The security given by decades where this always happens like this, systematically, explains the arrogance and shamelessness with which a passerby is able to walk in front of a group of women explaining that they were tortured right there, in the building in front of them, and, even seeing they're accompanied by hundreds of people, he allows himself to confront them all, him alone, with an insulting shout. Simply, he's psychologically convinced that those insolents and insubordinates will be put in their place by the state's violence, as, in fact -and this is the maximum gravity of what happened in 2017-, the Spanish state did on October 1st [the Catalonia independence referendum, when the Spanish government sent the military police to beat up voters, kidnap votes, and close the voting places to avoid the referendum from taking place] and after the declaration of independence. If today we have the Spanish nationalists encouraged -and autonomists scared- it's because the Pavlov works. We have been beaten again.

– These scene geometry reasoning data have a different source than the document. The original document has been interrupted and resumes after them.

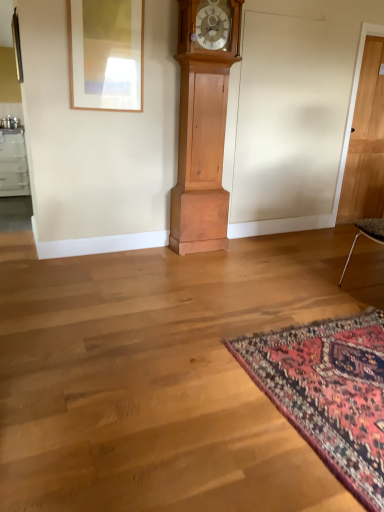
Locate an element on the screen. The height and width of the screenshot is (512, 384). free space in front of light brown wood grandfather clock at center is located at coordinates (208, 260).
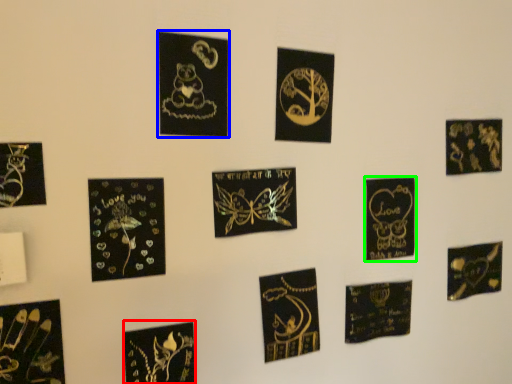
Question: Which object is the closest to the picture frame (highlighted by a red box)? Choose among these: picture frame (highlighted by a blue box) or picture frame (highlighted by a green box).

Choices:
 (A) picture frame
 (B) picture frame

Answer: (A)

In Isabel Wilkerson's book, a calculation catches the reader's attention. She asks in what year will the citizens of the USA have spent as much time having slaves than not having them. And the answer is 2111. In 2111, for the first time, African Americans will have spent as long in freedom -at least theoretically- than the amount of time they spent -and which weights on everyone's consciences, black or white- being slaves. In 2111 maybe African Americans will no longer feel the historical weight that they feel now and maybe -we'll see about that- white people will have gotten used to the fact that they're equal humans, with the same rights. By highlighting this number, Wilkerson explains to what point the past's weight is expressed nowadays and the importance of taking it into account. The way in which it's particularly important among oppressors, who continue thinking that they can do whatever they want with us -and that they have the right to it- and they are not afraid at all, because experience has proven that if someone gets hit, if someone gets arrested, if someone gets jailed, if someone gets exiled, if someone gets tortured, it will be us and not them.
The book has made me reflect and has impressed me a lot because of how it approaches such a deep psychological component of the relation between oppression and freedom. (...)

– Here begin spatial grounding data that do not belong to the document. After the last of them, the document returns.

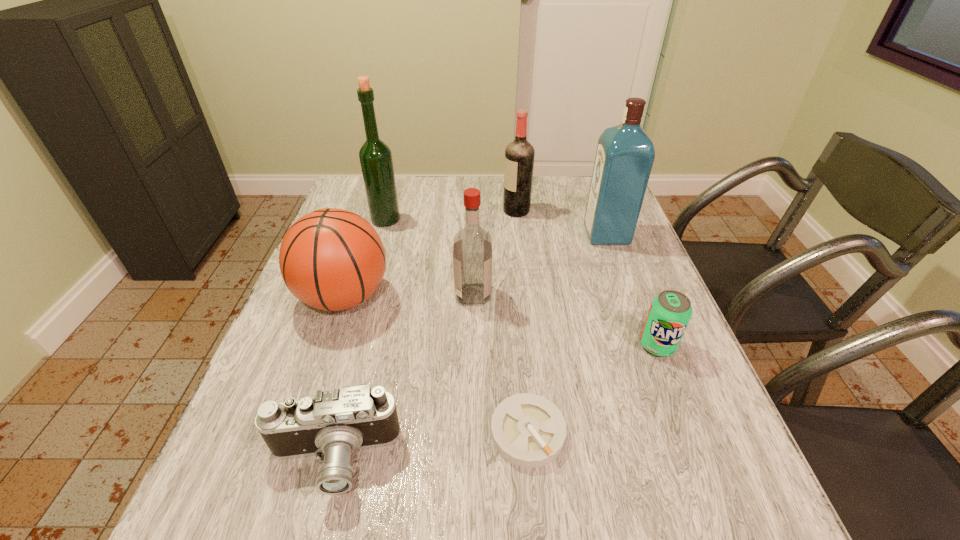
Image resolution: width=960 pixels, height=540 pixels. Identify the location of free space at the right edge. (730, 477).

Locate an element on the screen. free space at the far right corner of the desktop is located at coordinates (585, 177).

What are the coordinates of `vacant space at the near right corner of the desktop` in the screenshot? It's located at (717, 519).

Locate an element on the screen. This screenshot has height=540, width=960. free spot between the camera and the nearest liquor is located at coordinates (403, 377).

At what (x,y) coordinates should I click in order to perform the action: click on free space between the camera and the third liquor from left to right. Please return your answer as a coordinate pair (x, y). The width and height of the screenshot is (960, 540). Looking at the image, I should click on (424, 335).

The height and width of the screenshot is (540, 960). I want to click on free spot between the rightmost liquor and the camera, so click(469, 347).

The image size is (960, 540). I want to click on free area in between the second liquor from right to left and the shortest object, so click(x=522, y=321).

Where is `free space that is in between the third liquor from right to left and the pop soda`? The image size is (960, 540). free space that is in between the third liquor from right to left and the pop soda is located at coordinates (565, 320).

Find the location of a particular element. This screenshot has height=540, width=960. free spot between the pop soda and the camera is located at coordinates (495, 402).

The width and height of the screenshot is (960, 540). Find the location of `empty location between the leftmost liquor and the pop soda`. empty location between the leftmost liquor and the pop soda is located at coordinates (521, 283).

I'll continue with the example of Via Laietana. The torture witnesses in Gemma Pasqual's book range from 1940, when the Francoist troops had just entered Barcelona, to 2019, during the protests against the Supreme Court's sentence [jail sentence for Catalan civil society leaders, NGO members and democratically-elected politicians for insubordination to the Spanish government because of their involvement in Catalonia's independence movement]. That's 79 years. Assuming that from now on they won't torture again, until the year 2102 Catalans, and particularly those from Barcelona, will have lived as long without being threatened with torture and violence in the Via Laietana headquarters as they have lived used to -and scared of- this torture and violence. And do you think this doesn't matter? That it doesn't leave a mark? That it doesn't condition our behaviour and, above everything else, our oppressors' behaviour?